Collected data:

========================

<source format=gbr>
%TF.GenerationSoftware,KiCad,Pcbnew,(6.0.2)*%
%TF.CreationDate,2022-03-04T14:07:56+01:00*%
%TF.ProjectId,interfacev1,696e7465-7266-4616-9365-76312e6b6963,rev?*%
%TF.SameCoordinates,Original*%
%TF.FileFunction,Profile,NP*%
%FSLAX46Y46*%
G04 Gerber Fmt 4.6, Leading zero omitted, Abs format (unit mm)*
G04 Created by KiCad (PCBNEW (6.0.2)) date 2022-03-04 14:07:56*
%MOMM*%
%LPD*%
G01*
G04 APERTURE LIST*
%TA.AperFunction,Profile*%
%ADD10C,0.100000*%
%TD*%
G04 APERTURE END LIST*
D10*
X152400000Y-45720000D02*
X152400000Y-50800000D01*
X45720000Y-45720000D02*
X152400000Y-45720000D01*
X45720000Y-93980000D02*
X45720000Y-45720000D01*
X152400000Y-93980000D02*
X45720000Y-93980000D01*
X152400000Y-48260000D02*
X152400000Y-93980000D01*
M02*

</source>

========================

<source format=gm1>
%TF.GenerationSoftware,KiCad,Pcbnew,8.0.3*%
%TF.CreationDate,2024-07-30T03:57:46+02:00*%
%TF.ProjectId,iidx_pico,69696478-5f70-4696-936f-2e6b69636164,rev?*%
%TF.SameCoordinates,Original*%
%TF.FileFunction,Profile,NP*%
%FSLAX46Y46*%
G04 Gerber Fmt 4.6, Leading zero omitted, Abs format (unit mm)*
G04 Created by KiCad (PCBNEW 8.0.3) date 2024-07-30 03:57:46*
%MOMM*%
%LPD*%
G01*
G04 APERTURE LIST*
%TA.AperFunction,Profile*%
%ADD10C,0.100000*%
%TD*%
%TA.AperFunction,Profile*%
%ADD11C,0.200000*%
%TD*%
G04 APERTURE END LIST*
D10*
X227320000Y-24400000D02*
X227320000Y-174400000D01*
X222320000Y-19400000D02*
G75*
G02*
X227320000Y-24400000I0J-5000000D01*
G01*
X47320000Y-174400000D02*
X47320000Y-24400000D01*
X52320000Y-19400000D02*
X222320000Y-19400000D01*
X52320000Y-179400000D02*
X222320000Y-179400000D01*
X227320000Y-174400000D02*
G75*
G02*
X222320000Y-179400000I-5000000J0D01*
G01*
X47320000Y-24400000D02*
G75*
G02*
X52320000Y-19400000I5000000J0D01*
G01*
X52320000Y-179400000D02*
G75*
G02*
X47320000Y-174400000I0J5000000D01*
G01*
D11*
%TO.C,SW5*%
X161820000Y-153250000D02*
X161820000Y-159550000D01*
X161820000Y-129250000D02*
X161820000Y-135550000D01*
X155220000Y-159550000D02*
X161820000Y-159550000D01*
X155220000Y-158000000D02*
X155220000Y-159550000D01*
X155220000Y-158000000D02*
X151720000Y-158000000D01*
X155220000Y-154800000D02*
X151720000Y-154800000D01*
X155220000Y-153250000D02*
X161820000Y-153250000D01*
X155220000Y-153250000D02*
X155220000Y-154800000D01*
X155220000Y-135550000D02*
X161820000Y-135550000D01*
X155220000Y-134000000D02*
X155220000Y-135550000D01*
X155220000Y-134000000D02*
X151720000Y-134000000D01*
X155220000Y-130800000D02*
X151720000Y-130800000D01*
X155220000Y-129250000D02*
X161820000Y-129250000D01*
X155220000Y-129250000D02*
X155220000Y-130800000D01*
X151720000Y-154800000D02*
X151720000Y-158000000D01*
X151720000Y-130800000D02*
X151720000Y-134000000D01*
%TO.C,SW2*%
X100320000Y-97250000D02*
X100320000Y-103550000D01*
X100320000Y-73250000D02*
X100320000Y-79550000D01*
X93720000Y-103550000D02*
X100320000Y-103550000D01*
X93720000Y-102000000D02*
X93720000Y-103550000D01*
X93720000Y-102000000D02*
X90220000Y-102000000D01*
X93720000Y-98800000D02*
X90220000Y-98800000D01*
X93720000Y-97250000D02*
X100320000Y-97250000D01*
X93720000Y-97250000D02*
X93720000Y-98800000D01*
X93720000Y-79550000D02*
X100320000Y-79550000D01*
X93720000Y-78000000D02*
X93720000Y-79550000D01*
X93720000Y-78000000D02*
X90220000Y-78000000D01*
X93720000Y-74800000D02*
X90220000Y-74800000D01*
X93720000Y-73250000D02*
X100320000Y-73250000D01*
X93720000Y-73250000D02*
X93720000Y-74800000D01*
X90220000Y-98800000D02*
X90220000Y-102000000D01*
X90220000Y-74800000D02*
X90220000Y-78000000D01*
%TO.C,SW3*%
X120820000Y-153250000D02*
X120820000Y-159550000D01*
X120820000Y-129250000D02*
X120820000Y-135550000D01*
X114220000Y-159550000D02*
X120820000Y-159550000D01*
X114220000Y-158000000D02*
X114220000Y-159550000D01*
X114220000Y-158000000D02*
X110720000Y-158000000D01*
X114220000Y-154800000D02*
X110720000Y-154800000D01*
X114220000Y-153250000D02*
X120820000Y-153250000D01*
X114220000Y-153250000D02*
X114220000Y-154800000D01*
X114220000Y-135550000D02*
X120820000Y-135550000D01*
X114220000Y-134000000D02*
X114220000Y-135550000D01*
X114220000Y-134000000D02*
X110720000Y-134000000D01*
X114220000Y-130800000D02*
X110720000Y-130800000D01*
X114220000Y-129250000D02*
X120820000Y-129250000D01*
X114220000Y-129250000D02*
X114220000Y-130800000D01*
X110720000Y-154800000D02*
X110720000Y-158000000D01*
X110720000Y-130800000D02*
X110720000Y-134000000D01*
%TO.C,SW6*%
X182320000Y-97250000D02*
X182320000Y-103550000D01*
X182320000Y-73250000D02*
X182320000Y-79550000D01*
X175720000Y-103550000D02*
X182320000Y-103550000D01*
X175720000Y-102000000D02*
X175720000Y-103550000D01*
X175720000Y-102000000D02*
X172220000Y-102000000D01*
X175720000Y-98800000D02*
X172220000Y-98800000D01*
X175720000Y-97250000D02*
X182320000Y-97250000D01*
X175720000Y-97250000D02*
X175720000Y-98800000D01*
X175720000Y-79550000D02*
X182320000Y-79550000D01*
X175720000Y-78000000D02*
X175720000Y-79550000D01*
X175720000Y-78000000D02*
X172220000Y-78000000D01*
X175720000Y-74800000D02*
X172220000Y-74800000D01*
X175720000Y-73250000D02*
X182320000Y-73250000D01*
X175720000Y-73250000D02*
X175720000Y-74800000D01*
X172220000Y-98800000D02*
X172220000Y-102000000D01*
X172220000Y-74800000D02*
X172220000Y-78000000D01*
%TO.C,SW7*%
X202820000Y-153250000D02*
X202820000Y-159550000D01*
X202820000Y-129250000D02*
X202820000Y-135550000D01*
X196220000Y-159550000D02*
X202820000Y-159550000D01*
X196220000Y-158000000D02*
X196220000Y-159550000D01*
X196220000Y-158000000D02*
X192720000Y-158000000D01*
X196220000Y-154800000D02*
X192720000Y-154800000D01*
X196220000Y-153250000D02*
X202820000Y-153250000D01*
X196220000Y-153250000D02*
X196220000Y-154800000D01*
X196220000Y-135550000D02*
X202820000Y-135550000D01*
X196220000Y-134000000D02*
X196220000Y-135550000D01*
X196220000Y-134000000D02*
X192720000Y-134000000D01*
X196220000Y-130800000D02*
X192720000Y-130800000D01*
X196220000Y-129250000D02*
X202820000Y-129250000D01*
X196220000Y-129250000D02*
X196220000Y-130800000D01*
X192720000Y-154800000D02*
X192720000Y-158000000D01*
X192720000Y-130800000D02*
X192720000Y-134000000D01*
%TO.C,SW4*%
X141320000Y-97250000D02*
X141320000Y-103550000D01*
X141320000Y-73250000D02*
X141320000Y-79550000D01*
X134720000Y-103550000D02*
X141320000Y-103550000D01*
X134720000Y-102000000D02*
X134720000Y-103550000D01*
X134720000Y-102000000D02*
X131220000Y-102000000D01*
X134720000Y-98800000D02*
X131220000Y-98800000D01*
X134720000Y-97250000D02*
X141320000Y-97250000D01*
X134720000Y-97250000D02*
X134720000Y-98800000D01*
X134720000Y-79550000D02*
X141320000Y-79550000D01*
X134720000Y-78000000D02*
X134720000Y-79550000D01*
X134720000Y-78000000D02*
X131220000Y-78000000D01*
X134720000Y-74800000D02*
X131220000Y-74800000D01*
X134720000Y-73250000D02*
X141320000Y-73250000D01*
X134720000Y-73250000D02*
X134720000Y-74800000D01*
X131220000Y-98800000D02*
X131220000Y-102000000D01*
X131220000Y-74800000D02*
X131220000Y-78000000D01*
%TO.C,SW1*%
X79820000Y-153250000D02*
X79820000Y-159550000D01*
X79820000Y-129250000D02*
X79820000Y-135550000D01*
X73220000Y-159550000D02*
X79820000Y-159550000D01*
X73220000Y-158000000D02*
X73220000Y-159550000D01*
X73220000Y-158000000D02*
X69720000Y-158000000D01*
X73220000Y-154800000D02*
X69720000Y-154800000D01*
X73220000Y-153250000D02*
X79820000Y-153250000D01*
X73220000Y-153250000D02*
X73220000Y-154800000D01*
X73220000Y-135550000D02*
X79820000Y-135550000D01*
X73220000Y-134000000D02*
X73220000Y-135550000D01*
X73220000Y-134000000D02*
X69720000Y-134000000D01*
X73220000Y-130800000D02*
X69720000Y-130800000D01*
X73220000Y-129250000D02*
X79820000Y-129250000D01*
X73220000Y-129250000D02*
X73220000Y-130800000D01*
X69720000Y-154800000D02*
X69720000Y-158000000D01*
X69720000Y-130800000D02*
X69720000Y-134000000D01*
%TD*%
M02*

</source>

========================

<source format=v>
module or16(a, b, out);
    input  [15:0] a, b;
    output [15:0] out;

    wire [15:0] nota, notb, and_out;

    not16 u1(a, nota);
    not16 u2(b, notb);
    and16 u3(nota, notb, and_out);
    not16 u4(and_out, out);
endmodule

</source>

========================

Extract all lines from the data in which "KiCad" is found.

The answer:
%TF.GenerationSoftware,KiCad,Pcbnew,(6.0.2)*%
G04 Created by KiCad (PCBNEW (6.0.2)) date 2022-03-04 14:07:56*
%TF.GenerationSoftware,KiCad,Pcbnew,8.0.3*%
G04 Created by KiCad (PCBNEW 8.0.3) date 2024-07-30 03:57:46*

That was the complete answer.